● **Materials provided**
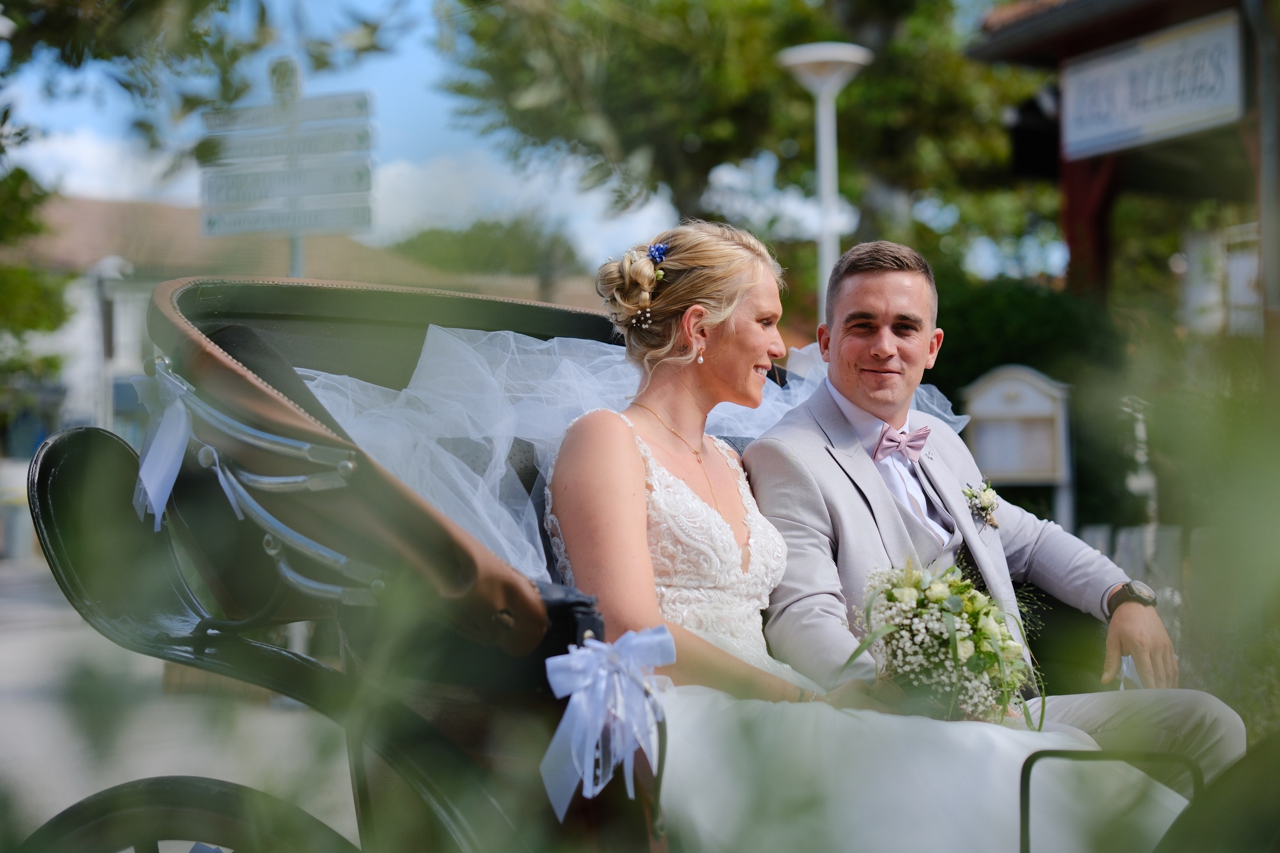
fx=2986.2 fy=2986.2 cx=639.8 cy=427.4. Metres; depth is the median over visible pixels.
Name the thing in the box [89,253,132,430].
lamp post
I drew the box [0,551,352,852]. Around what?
road
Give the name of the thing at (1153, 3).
building
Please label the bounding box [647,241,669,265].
hair flower
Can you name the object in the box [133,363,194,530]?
ribbon bow
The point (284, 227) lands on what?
direction sign
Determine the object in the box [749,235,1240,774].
man
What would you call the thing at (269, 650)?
carriage
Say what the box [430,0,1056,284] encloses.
tree
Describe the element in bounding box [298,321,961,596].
veil
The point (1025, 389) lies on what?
notice board
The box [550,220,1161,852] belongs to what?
woman
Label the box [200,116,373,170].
direction sign
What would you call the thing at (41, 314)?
tree
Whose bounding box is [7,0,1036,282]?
sky
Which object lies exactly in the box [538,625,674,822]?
ribbon bow
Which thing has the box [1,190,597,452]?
building
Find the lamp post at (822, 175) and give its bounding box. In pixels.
[774,42,870,326]
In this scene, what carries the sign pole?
on the ground
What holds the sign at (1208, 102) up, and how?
attached to the building at (1153, 3)
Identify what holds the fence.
on the ground
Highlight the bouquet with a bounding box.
[847,558,1044,724]
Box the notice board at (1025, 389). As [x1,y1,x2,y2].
[961,364,1074,527]
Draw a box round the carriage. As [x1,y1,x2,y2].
[3,269,1274,852]
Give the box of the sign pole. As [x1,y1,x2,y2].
[282,58,304,279]
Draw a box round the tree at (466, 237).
[392,215,582,295]
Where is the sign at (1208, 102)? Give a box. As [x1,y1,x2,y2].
[1061,10,1244,161]
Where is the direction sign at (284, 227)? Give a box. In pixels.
[198,58,377,265]
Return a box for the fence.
[1078,521,1206,614]
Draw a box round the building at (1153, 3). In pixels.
[970,0,1278,335]
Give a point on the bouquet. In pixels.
(975, 648)
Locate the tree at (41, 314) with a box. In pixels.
[0,158,74,417]
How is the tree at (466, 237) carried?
on the ground
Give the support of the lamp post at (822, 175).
on the ground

● **Work request**
Leave out the pictures and reproduce the rest of the listing exactly.

● **Output for this task**
fx=2986.2 fy=2986.2 cx=639.8 cy=427.4. Metres; depth is the median over visible pixels.
Name the thing in the box [89,253,132,430].
lamp post
I drew the box [0,551,352,852]. Around what?
road
Give the name of the thing at (1153, 3).
building
Please label the bounding box [647,241,669,265].
hair flower
Can you name the object in the box [133,363,194,530]?
ribbon bow
The point (284, 227) lands on what?
direction sign
Determine the object in the box [749,235,1240,774].
man
What would you call the thing at (269, 650)?
carriage
Say what the box [430,0,1056,284] encloses.
tree
Describe the element in bounding box [298,321,961,596].
veil
The point (1025, 389) lies on what?
notice board
The box [550,220,1161,852] belongs to what?
woman
Label the box [200,116,373,170].
direction sign
What would you call the thing at (41, 314)?
tree
Whose bounding box is [7,0,1036,282]?
sky
Which object lies exactly in the box [538,625,674,822]?
ribbon bow
Which thing has the box [1,190,597,452]?
building
Find the lamp post at (822, 175) and give its bounding box. In pixels.
[774,42,870,326]
In this scene, what carries the sign pole?
on the ground
What holds the sign at (1208, 102) up, and how?
attached to the building at (1153, 3)
Identify what holds the fence.
on the ground
Highlight the bouquet with a bounding box.
[847,558,1044,724]
Box the notice board at (1025, 389). As [x1,y1,x2,y2].
[961,364,1074,527]
Draw a box round the carriage. As [x1,y1,x2,y2].
[3,269,1274,852]
Give the box of the sign pole. As [x1,y1,x2,y2].
[282,58,304,279]
Draw a box round the tree at (466, 237).
[392,215,582,295]
Where is the sign at (1208, 102)? Give a box. As [x1,y1,x2,y2].
[1061,10,1244,161]
Where is the direction sign at (284, 227)? Give a box. In pixels.
[198,58,377,265]
Return a box for the fence.
[1078,521,1206,614]
Draw a box round the building at (1153, 3). In pixels.
[970,0,1278,335]
Give a point on the bouquet. In pixels.
(975, 648)
Locate the tree at (41, 314) with a box. In pixels.
[0,158,74,417]
How is the tree at (466, 237) carried?
on the ground
Give the support of the lamp post at (822, 175).
on the ground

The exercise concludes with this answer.